Cons: the overall flow is invisible — no single place shows the state machine. Debugging requires tracing events across services. Easy to build unintentional cycles or race conditions.

Picking one

Orchestration when:

  • Observability matters (you want to see saga state in one query)
  • Compliance requires auditable step-by-step execution
  • Compensations are complex and interact
  • Team is small enough to own the coordinator

Choreography when:

  • Services are owned by different teams that want independence
  • Each step is simple and local
  • The flow has clear linear shape without many conditional branches
  • You can invest in distributed tracing to make the flow visible

Most medium systems end up with a mix — orchestrated sagas for the critical business flows (placing an order, settling a trade) and choreographed events for side-effects (notifications, analytics, audit).

Making compensations correct

The hard part. Rules:

Compensations must be idempotent. They may be triggered twice due to retries. Releasing an already-released reservation shouldn’t fail; it should be a no-op.

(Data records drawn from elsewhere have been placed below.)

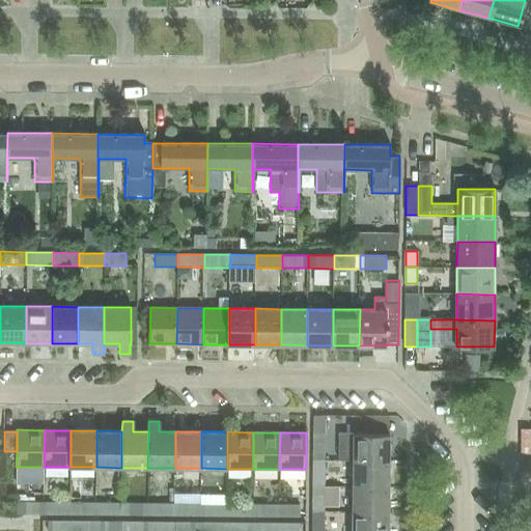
[(352,460),(389,460),(389,434),(353,434),(352,460)]
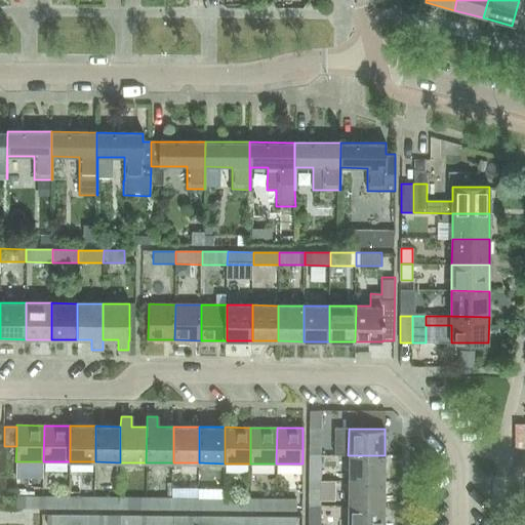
[(308,454),(320,455),(321,430),(309,430),(308,454)]
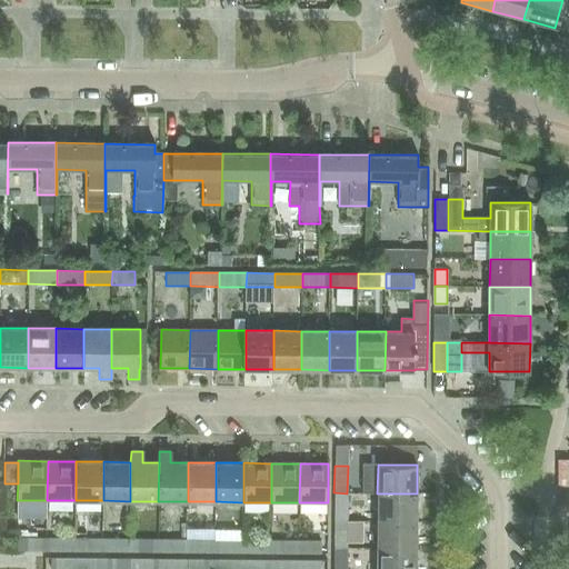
[(347,521),(347,493),(333,492),(333,521),(347,521)]
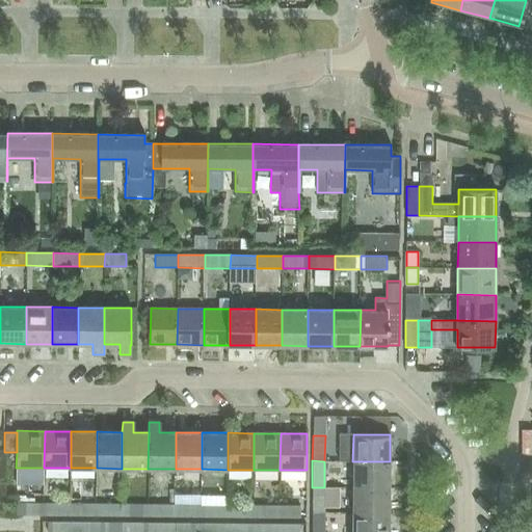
[(389,487),(390,461),(352,461),(352,486),(389,487)]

Compensations must cope with partial state. If step 2 failed halfway, the side-effects of step 1 exist. Compensations run against whatever state exists, not a theoretical “clean” one.

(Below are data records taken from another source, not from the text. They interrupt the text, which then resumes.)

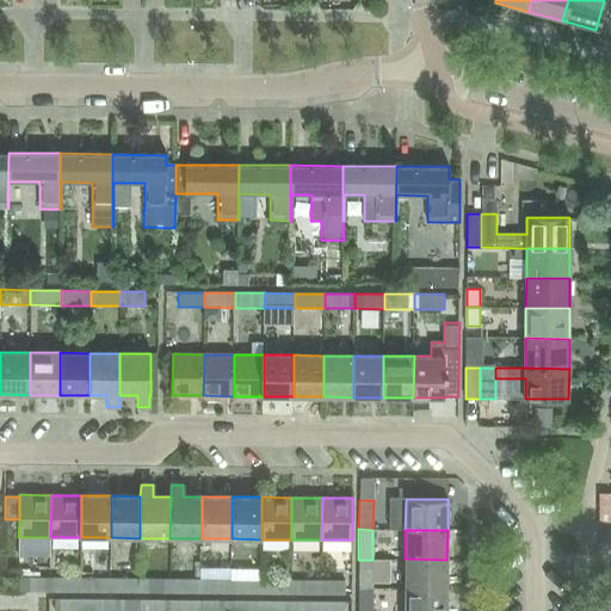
[(446,590),(446,560),(405,559),(405,590),(446,590)]
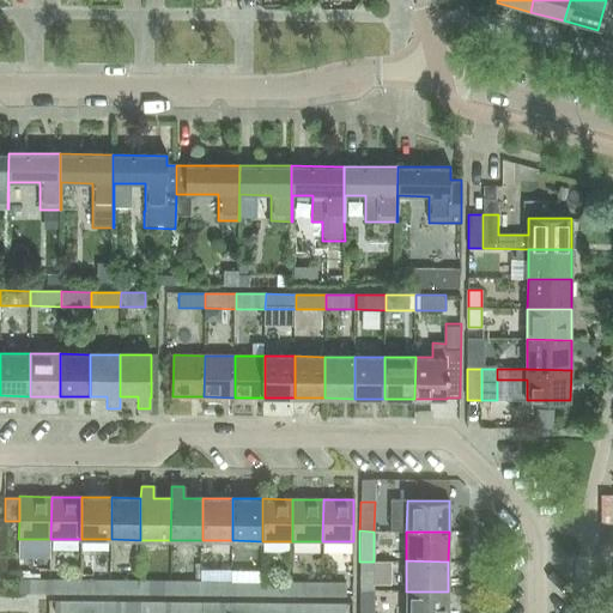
[(374,590),(374,562),(359,562),(359,590),(374,590)]
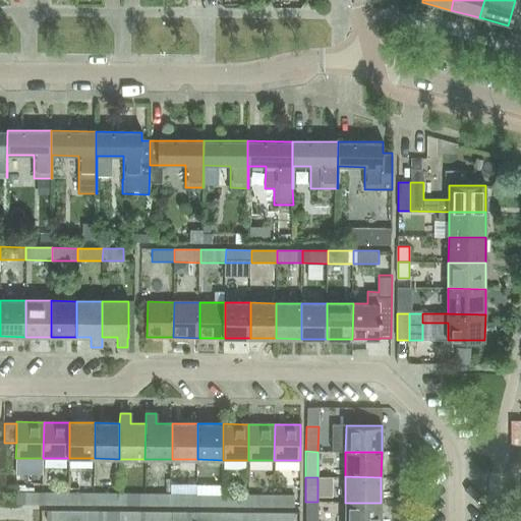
[(43,505),(43,493),(15,493),(15,504),(43,505)]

Not every step can be compensated. “Send email” can’t be un-sent. Order steps so irreversible actions come last, or design your saga to guarantee them only after everything reversible has succeeded.

Persisting saga state

For orchestrated sagas, put state in a queryable table:

CREATE TABLE saga_instance (
    id            UUID PRIMARY KEY,
    type          TEXT NOT NULL,
    state         TEXT NOT NULL,    -- STARTED, INVENTORY_RESERVED, PAYMENT_CHARGED, COMPLETED, COMPENSATING, COMPENSATED, FAILED
    context       JSONB NOT NULL,   -- input data, step results
    last_error    TEXT,
    started_at    TIMESTAMPTZ NOT NULL,
    updated_at    TIMESTAMPTZ NOT NULL
);
CREATE INDEX idx_saga_open ON saga_instance(state) WHERE state NOT IN ('COMPLETED','COMPENSATED','FAILED');

Benefits:

  • Stuck sagas are visible in one SQL query
  • A crashed coordinator can resume by reading state
  • Compliance / support teams can see individual saga instances
  • Operators can intervene manually

Timeouts and stuck sagas

Each step should have a timeout. If a step doesn’t respond within N seconds, assume failure and compensate. Periodically scan for sagas in an intermediate state longer than expected — they’re signals of bugs or dead downstream services.

Tools for orchestration

Rolling your own state machine works for simple cases. For more than ~5 states with complex transitions, use a dedicated tool:

  • Temporal — excellent, handles durability and replay automatically
  • Camunda — BPMN-based, strong for business-process-heavy workflows
  • Spring Statemachine — lighter, in-process, fine for single-service sagas
  • AWS Step Functions — managed, good for AWS-native systems

Closing note

Sagas trade the simplicity of distributed transactions for the realism of “failures happen, compensations are our response”. The best saga implementations I’ve seen were clear-eyed about where irreversible actions lived, designed compensations as first-class citizens, and persisted state where operators could see it. Do those three things and most sagas are tractable. Skip any of them and you’ll be debugging stuck business processes at 2 AM.